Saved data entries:
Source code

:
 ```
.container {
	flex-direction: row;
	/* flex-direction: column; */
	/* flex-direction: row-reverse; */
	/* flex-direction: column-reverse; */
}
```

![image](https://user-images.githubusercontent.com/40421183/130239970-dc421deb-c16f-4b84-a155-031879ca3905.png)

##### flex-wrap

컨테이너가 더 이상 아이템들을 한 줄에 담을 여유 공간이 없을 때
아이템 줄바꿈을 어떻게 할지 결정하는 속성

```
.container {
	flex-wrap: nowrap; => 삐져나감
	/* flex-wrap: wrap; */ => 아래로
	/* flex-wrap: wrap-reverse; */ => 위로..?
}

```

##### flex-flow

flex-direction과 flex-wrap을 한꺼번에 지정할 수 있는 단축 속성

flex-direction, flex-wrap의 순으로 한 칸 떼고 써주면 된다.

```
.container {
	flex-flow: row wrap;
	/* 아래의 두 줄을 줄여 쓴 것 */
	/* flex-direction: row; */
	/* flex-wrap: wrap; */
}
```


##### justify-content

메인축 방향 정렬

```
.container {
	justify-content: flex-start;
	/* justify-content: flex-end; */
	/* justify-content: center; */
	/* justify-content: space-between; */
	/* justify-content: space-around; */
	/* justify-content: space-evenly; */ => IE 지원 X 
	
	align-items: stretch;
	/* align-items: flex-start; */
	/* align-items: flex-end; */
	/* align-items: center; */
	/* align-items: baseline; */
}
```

## [What is being asked]
A complete, exact repeat of the records is the required answer.

## [Task response]
Source code

:
 ```
.container {
	flex-direction: row;
	/* flex-direction: column; */
	/* flex-direction: row-reverse; */
	/* flex-direction: column-reverse; */
}
```

![image](https://user-images.githubusercontent.com/40421183/130239970-dc421deb-c16f-4b84-a155-031879ca3905.png)

##### flex-wrap

컨테이너가 더 이상 아이템들을 한 줄에 담을 여유 공간이 없을 때
아이템 줄바꿈을 어떻게 할지 결정하는 속성

```
.container {
	flex-wrap: nowrap; => 삐져나감
	/* flex-wrap: wrap; */ => 아래로
	/* flex-wrap: wrap-reverse; */ => 위로..?
}

```

##### flex-flow

flex-direction과 flex-wrap을 한꺼번에 지정할 수 있는 단축 속성

flex-direction, flex-wrap의 순으로 한 칸 떼고 써주면 된다.

```
.container {
	flex-flow: row wrap;
	/* 아래의 두 줄을 줄여 쓴 것 */
	/* flex-direction: row; */
	/* flex-wrap: wrap; */
}
```


##### justify-content

메인축 방향 정렬

```
.container {
	justify-content: flex-start;
	/* justify-content: flex-end; */
	/* justify-content: center; */
	/* justify-content: space-between; */
	/* justify-content: space-around; */
	/* justify-content: space-evenly; */ => IE 지원 X 
	
	align-items: stretch;
	/* align-items: flex-start; */
	/* align-items: flex-end; */
	/* align-items: center; */
	/* align-items: baseline; */
}
```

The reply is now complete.